Dr. Malcom Hooper (66), Science Advisor to the National Gulf Veterans and Families Association and Professor Emeritus at the University of Sunderland (Medical Chemistry), insists, "In Iraq after the Gulf War, the incidence of leukemia and other cancers tripled or quadrupled among children and veterans. The number of children with congenital defects has also increased. Because Iraq is an 'enemy nation,' the world found it easy to look away from this reality. Now, the same reality is emerging in Europe's own back yard, and Europeans, who have already been through the fear associated with the Chernobyl accident, cannot just overlook it."

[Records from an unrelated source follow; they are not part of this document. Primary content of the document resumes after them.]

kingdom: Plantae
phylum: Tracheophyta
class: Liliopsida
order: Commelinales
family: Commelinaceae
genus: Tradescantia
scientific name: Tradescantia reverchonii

Shaun Rusling (42), president of the NGV&FA and suffering himself from frequent attacks of intense fatigue, states the case. "Since the Gulf war, 521 veterans have died. That's just the ones our association knows about, but it's already more than 10 times the number that died in combat." He goes on, "Now is the time. We banned anti-personnel landmines. Now we need to ban the manufacture and use of DU weapons."

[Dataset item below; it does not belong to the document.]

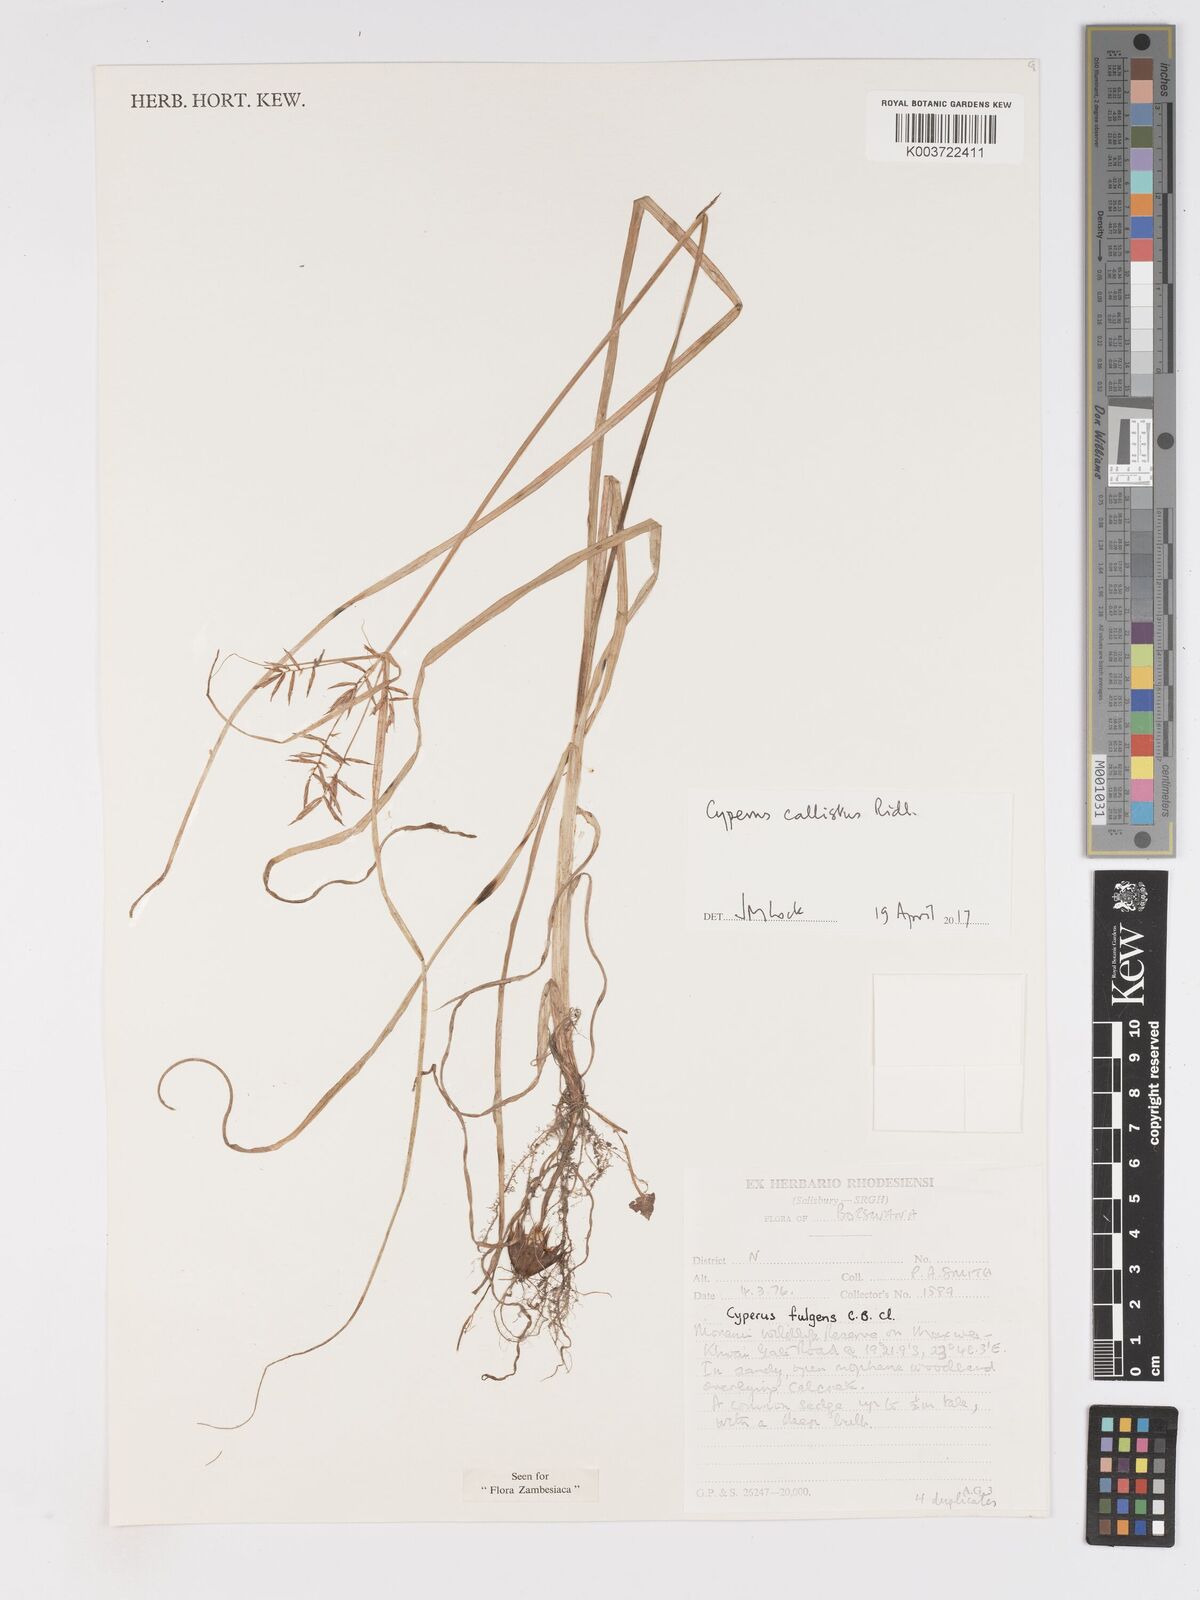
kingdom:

In the United States, in response to a call from the Military Toxics Project (based in Maine), an alliance of American grassroots groups has established the first week of the Gulf War (15th to 21st) as "Action Week for a ban on DU weapons". Actions are planned for Washington D. C., New York and other locations around the US.

Fear of Compensation behind Denial

A thorough scientific investigation is needed to study the impact of radiation exposure from DU weapons used in Kosovo and elsewhere in the Balkans on the health of veterans. However, with a radioactive half-life of 4.5 billion years, the age of the Earth itself, DU also has a deadly chemical toxicity similar to lead and mercury. Its potential for adverse health effects when used as a weapon is clear even from the US Defense Department's own internal documents. Behind the obstinate denials of such effects from both the American and British governments lies more than the fear of losing this opportunity to make "effective use" of DU, a radioactive waste product. If they admit the problem, they will have to pay enormous sums to compensate their own soldiers and clean up contaminated areas.